Vaho Muskheli grew up in Tbilisi, capital of the Republic of Georgia. Muskheli first studied art at Special Art College of Jacob Nicoladze, a renowned sculptor and student of Roden, and then continued at Georgian State Academy of Fine Arts. After graduation, Vaho Muskheli devoted several years teaching painting to children at the Tbilisi Children’s Art School, and later returned to alma mater as an Art Professor at the Georgian State Academy of Fine Arts. In 1990 Vaho Muskheli was invited to represent Eastern European artists at the Goodwill Games. Since then, Vaho exhibited at the galleries in Seattle and Bellevue, WA.

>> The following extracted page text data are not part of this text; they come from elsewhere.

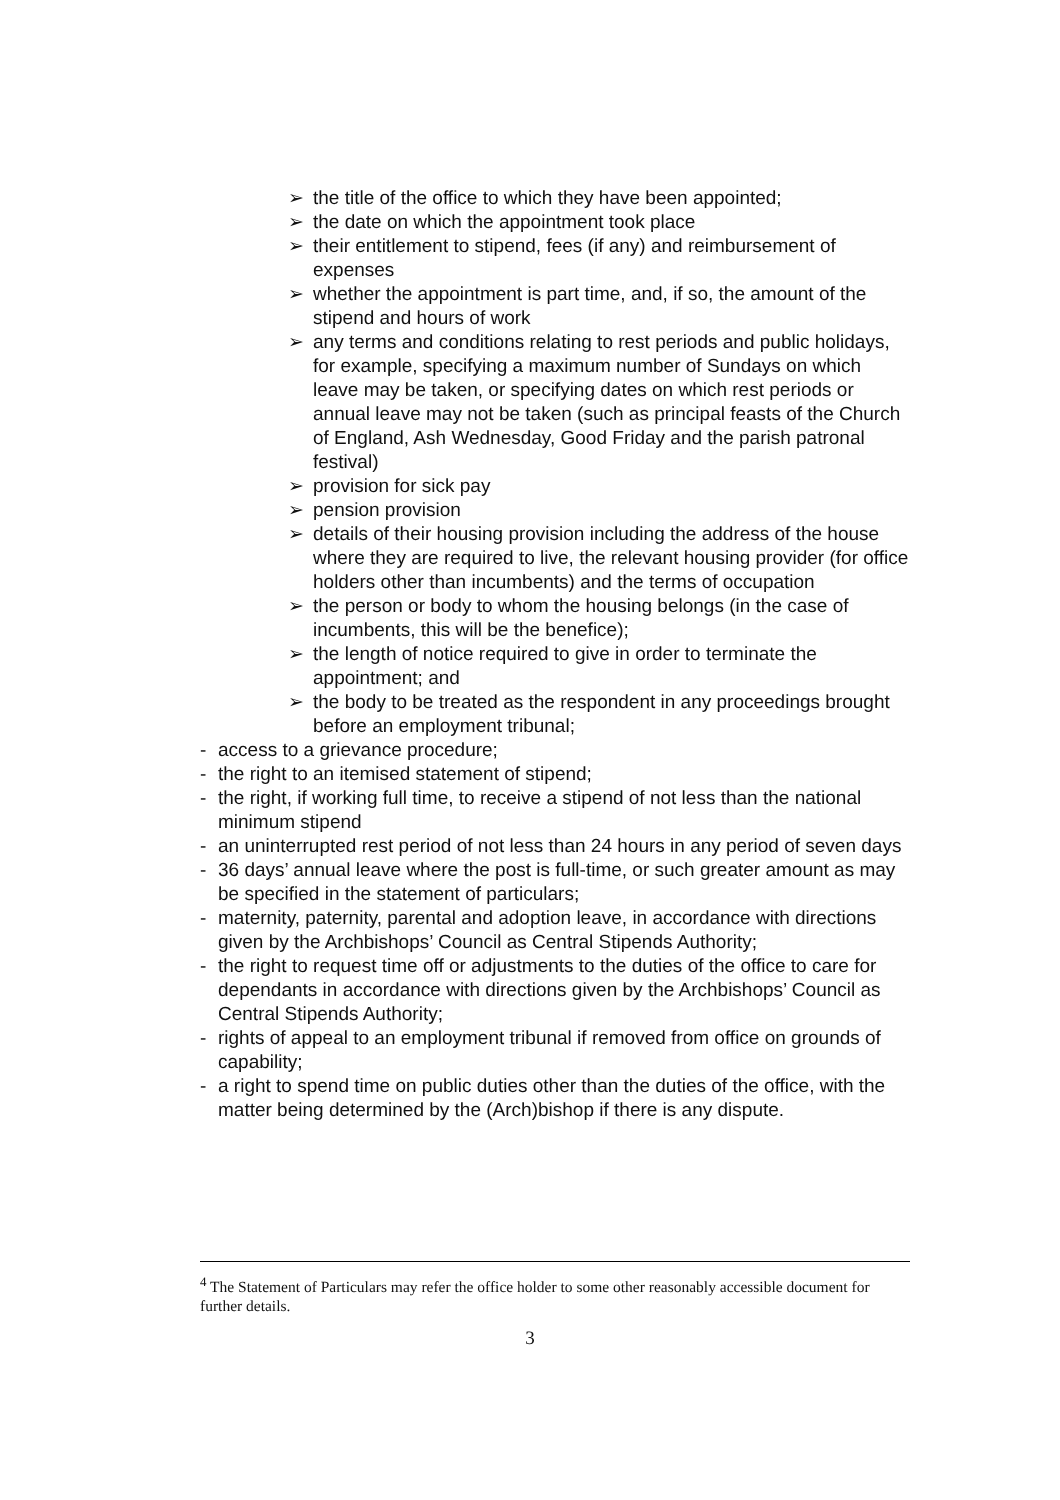➢ the title of the office to which they have been appointed;
➢ the date on which the appointment took place
➢ their entitlement to stipend, fees (if any) and reimbursement of expenses
➢ whether the appointment is part time, and, if so, the amount of the stipend and hours of work
➢ any terms and conditions relating to rest periods and public holidays, for example, specifying a maximum number of Sundays on which leave may be taken, or specifying dates on which rest periods or annual leave may not be taken (such as principal feasts of the Church of England, Ash Wednesday, Good Friday and the parish patronal festival)
➢ provision for sick pay
➢ pension provision
➢ details of their housing provision including the address of the house where they are required to live, the relevant housing provider (for office holders other than incumbents) and the terms of occupation
➢ the person or body to whom the housing belongs (in the case of incumbents, this will be the benefice);
➢ the length of notice required to give in order to terminate the appointment; and
➢ the body to be treated as the respondent in any proceedings brought before an employment tribunal;
- access to a grievance procedure;
- the right to an itemised statement of stipend;
- the right, if working full time, to receive a stipend of not less than the national minimum stipend
- an uninterrupted rest period of not less than 24 hours in any period of seven days
- 36 days’ annual leave where the post is full-time, or such greater amount as may be specified in the statement of particulars;
- maternity, paternity, parental and adoption leave, in accordance with directions given by the Archbishops’ Council as Central Stipends Authority;
- the right to request time off or adjustments to the duties of the office to care for dependants in accordance with directions given by the Archbishops’ Council as Central Stipends Authority;
- rights of appeal to an employment tribunal if removed from office on grounds of capability;
- a right to spend time on public duties other than the duties of the office, with the matter being determined by the (Arch)bishop if there is any dispute.
<sup>4</sup> The Statement of Particulars may refer the office holder to some other reasonably accessible document for further details.
3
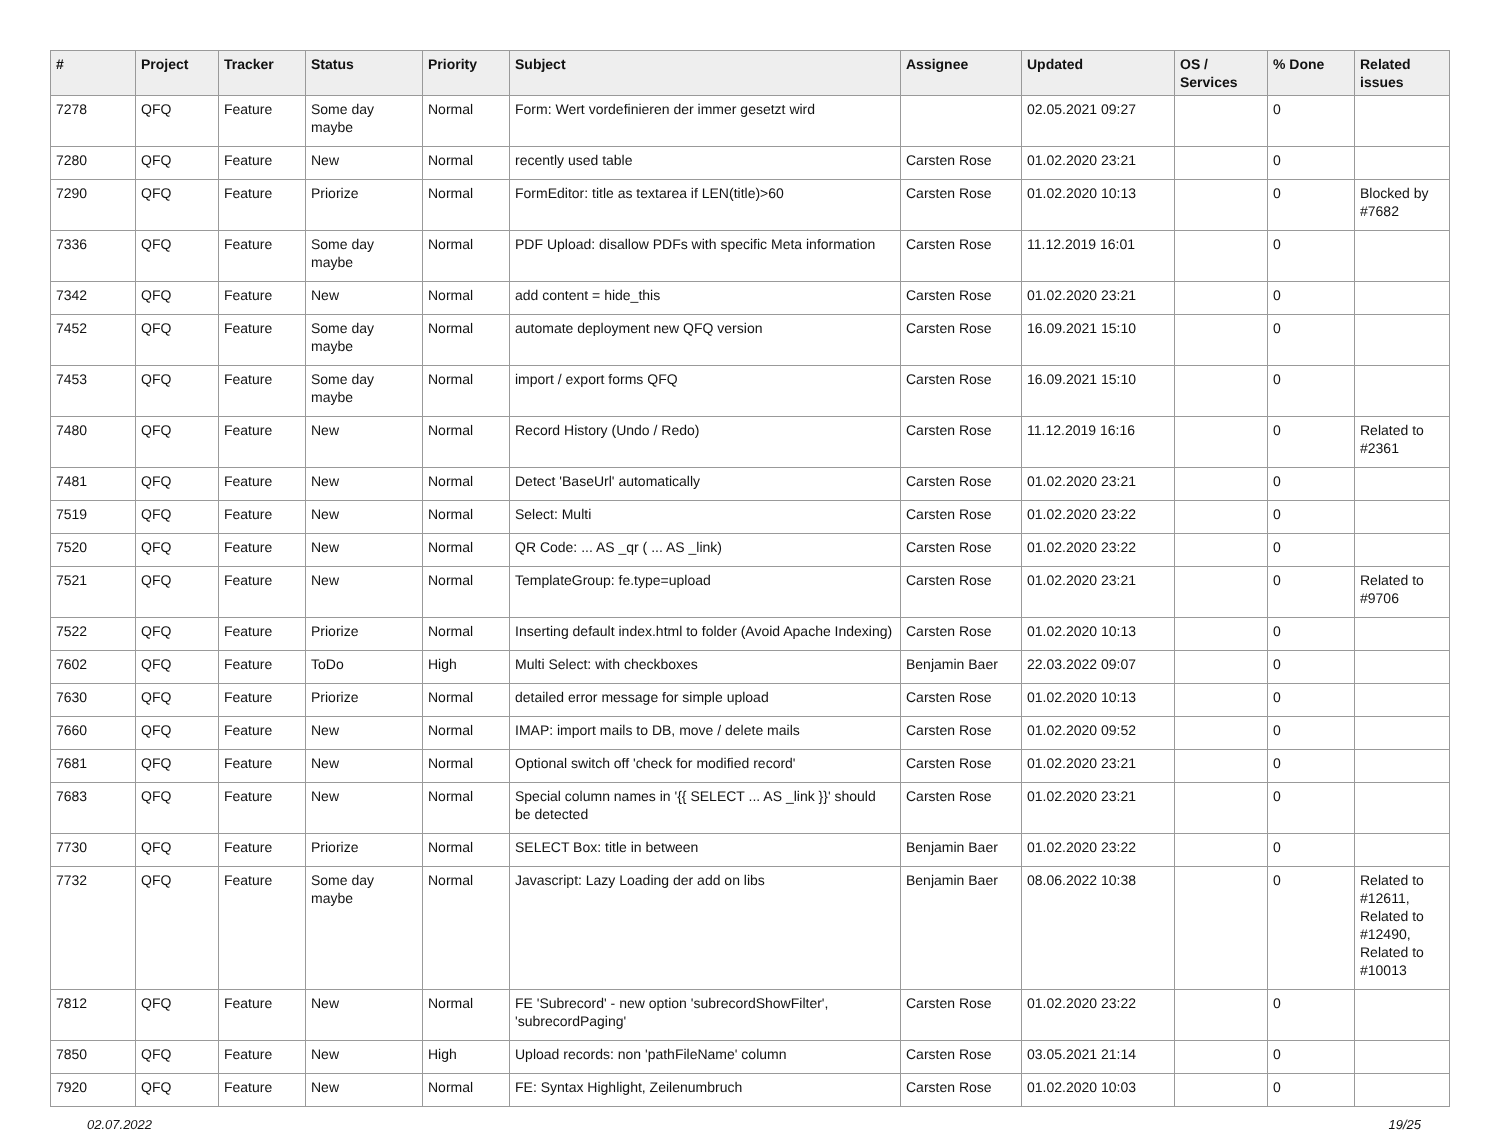| # | Project | Tracker | Status | Priority | Subject | Assignee | Updated | OS / Services | % Done | Related issues |
| --- | --- | --- | --- | --- | --- | --- | --- | --- | --- | --- |
| 7278 | QFQ | Feature | Some day maybe | Normal | Form: Wert vordefinieren der immer gesetzt wird | | 02.05.2021 09:27 | | 0 | |
| 7280 | QFQ | Feature | New | Normal | recently used table | Carsten Rose | 01.02.2020 23:21 | | 0 | |
| 7290 | QFQ | Feature | Priorize | Normal | FormEditor: title as textarea if LEN(title)>60 | Carsten Rose | 01.02.2020 10:13 | | 0 | Blocked by #7682 |
| 7336 | QFQ | Feature | Some day maybe | Normal | PDF Upload: disallow PDFs with specific Meta information | Carsten Rose | 11.12.2019 16:01 | | 0 | |
| 7342 | QFQ | Feature | New | Normal | add content = hide_this | Carsten Rose | 01.02.2020 23:21 | | 0 | |
| 7452 | QFQ | Feature | Some day maybe | Normal | automate deployment new QFQ version | Carsten Rose | 16.09.2021 15:10 | | 0 | |
| 7453 | QFQ | Feature | Some day maybe | Normal | import / export forms QFQ | Carsten Rose | 16.09.2021 15:10 | | 0 | |
| 7480 | QFQ | Feature | New | Normal | Record History (Undo / Redo) | Carsten Rose | 11.12.2019 16:16 | | 0 | Related to #2361 |
| 7481 | QFQ | Feature | New | Normal | Detect 'BaseUrl' automatically | Carsten Rose | 01.02.2020 23:21 | | 0 | |
| 7519 | QFQ | Feature | New | Normal | Select: Multi | Carsten Rose | 01.02.2020 23:22 | | 0 | |
| 7520 | QFQ | Feature | New | Normal | QR Code: ... AS _qr ( ... AS _link) | Carsten Rose | 01.02.2020 23:22 | | 0 | |
| 7521 | QFQ | Feature | New | Normal | TemplateGroup: fe.type=upload | Carsten Rose | 01.02.2020 23:21 | | 0 | Related to #9706 |
| 7522 | QFQ | Feature | Priorize | Normal | Inserting default index.html to folder (Avoid Apache Indexing) | Carsten Rose | 01.02.2020 10:13 | | 0 | |
| 7602 | QFQ | Feature | ToDo | High | Multi Select: with checkboxes | Benjamin Baer | 22.03.2022 09:07 | | 0 | |
| 7630 | QFQ | Feature | Priorize | Normal | detailed error message for simple upload | Carsten Rose | 01.02.2020 10:13 | | 0 | |
| 7660 | QFQ | Feature | New | Normal | IMAP: import mails to DB, move / delete mails | Carsten Rose | 01.02.2020 09:52 | | 0 | |
| 7681 | QFQ | Feature | New | Normal | Optional switch off 'check for modified record' | Carsten Rose | 01.02.2020 23:21 | | 0 | |
| 7683 | QFQ | Feature | New | Normal | Special column names in '{{ SELECT ... AS _link }}' should be detected | Carsten Rose | 01.02.2020 23:21 | | 0 | |
| 7730 | QFQ | Feature | Priorize | Normal | SELECT Box: title in between | Benjamin Baer | 01.02.2020 23:22 | | 0 | |
| 7732 | QFQ | Feature | Some day maybe | Normal | Javascript: Lazy Loading der add on libs | Benjamin Baer | 08.06.2022 10:38 | | 0 | Related to #12611, Related to #12490, Related to #10013 |
| 7812 | QFQ | Feature | New | Normal | FE 'Subrecord' - new option 'subrecordShowFilter', 'subrecordPaging' | Carsten Rose | 01.02.2020 23:22 | | 0 | |
| 7850 | QFQ | Feature | New | High | Upload records: non 'pathFileName' column | Carsten Rose | 03.05.2021 21:14 | | 0 | |
| 7920 | QFQ | Feature | New | Normal | FE: Syntax Highlight, Zeilenumbruch | Carsten Rose | 01.02.2020 10:03 | | 0 | |
02.07.2022 19/25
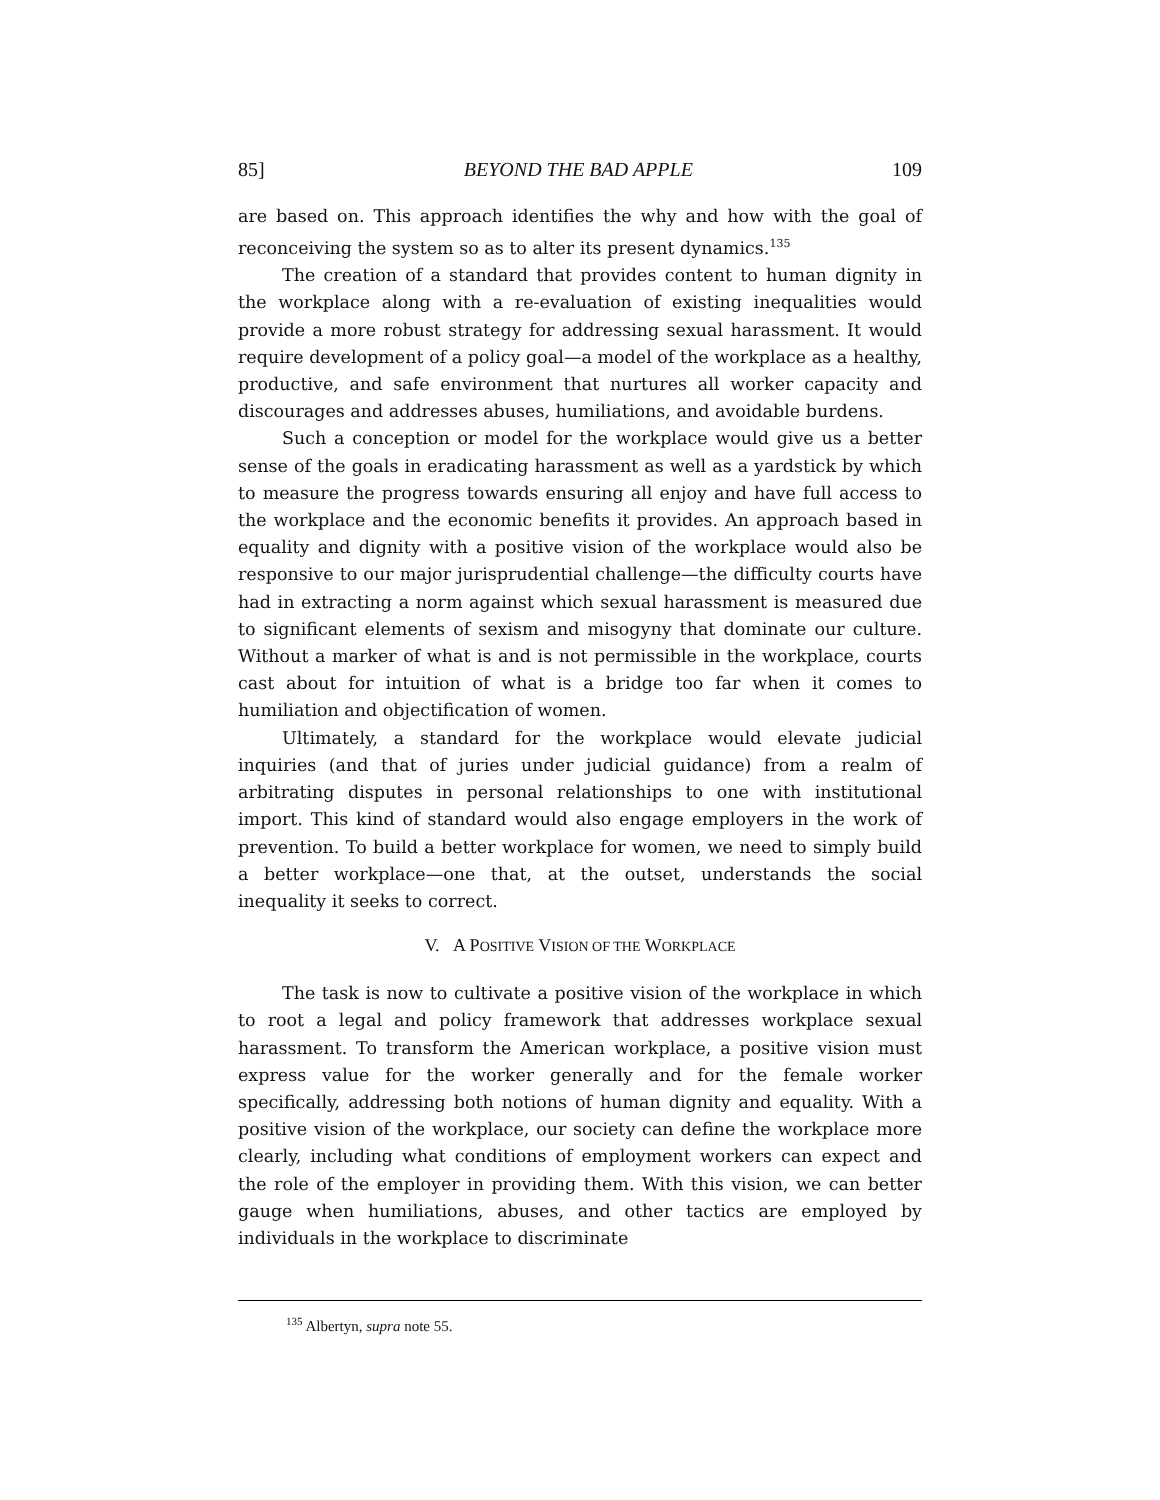85] BEYOND THE BAD APPLE 109
are based on. This approach identifies the why and how with the goal of reconceiving the system so as to alter its present dynamics.<sup>135</sup>
The creation of a standard that provides content to human dignity in the workplace along with a re-evaluation of existing inequalities would provide a more robust strategy for addressing sexual harassment. It would require development of a policy goal—a model of the workplace as a healthy, productive, and safe environment that nurtures all worker capacity and discourages and addresses abuses, humiliations, and avoidable burdens.
Such a conception or model for the workplace would give us a better sense of the goals in eradicating harassment as well as a yardstick by which to measure the progress towards ensuring all enjoy and have full access to the workplace and the economic benefits it provides. An approach based in equality and dignity with a positive vision of the workplace would also be responsive to our major jurisprudential challenge—the difficulty courts have had in extracting a norm against which sexual harassment is measured due to significant elements of sexism and misogyny that dominate our culture. Without a marker of what is and is not permissible in the workplace, courts cast about for intuition of what is a bridge too far when it comes to humiliation and objectification of women.
Ultimately, a standard for the workplace would elevate judicial inquiries (and that of juries under judicial guidance) from a realm of arbitrating disputes in personal relationships to one with institutional import. This kind of standard would also engage employers in the work of prevention. To build a better workplace for women, we need to simply build a better workplace—one that, at the outset, understands the social inequality it seeks to correct.
V. A POSITIVE VISION OF THE WORKPLACE
The task is now to cultivate a positive vision of the workplace in which to root a legal and policy framework that addresses workplace sexual harassment. To transform the American workplace, a positive vision must express value for the worker generally and for the female worker specifically, addressing both notions of human dignity and equality. With a positive vision of the workplace, our society can define the workplace more clearly, including what conditions of employment workers can expect and the role of the employer in providing them. With this vision, we can better gauge when humiliations, abuses, and other tactics are employed by individuals in the workplace to discriminate
<sup>135</sup> Albertyn, supra note 55.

Vaho Muskheli combines classical styles in unexpected ways, resulting in a simultaneous sense of recognition and surprise. Muskheli was trained in the tradition of socialist realism, and studied old masters in order to develop his own vision and style. The emotional intensity and mastery of the Muskheli’s works are comparable to ones by Michelangelo, Bosch, Bruegel and the great surrealists. Vaho Muskheli acknowledges: “Michelangelo taught me how to draw, Rembrandt showed me color, and Bruegel taught me how to think. And I found myself in the imaginary realism that fuses the expressiveness of figurative art and a sense of Georgia, her mountains, her waters and her history—all fantastically transformed”.
Vaho Muskheli paints exclusively in oil on canvases of small to monumental format. Over the years Muskheli developed methods and mediums that enable him to express his ideas with swiftness and accuracy while allowing complete freedom of imagination during the painting process. Images appear and disappear, color is laid down layer upon transparent layer. The paintings have jewel-like richness in color and composition.
Vaho’s paintings are held in public and private collections worldwide.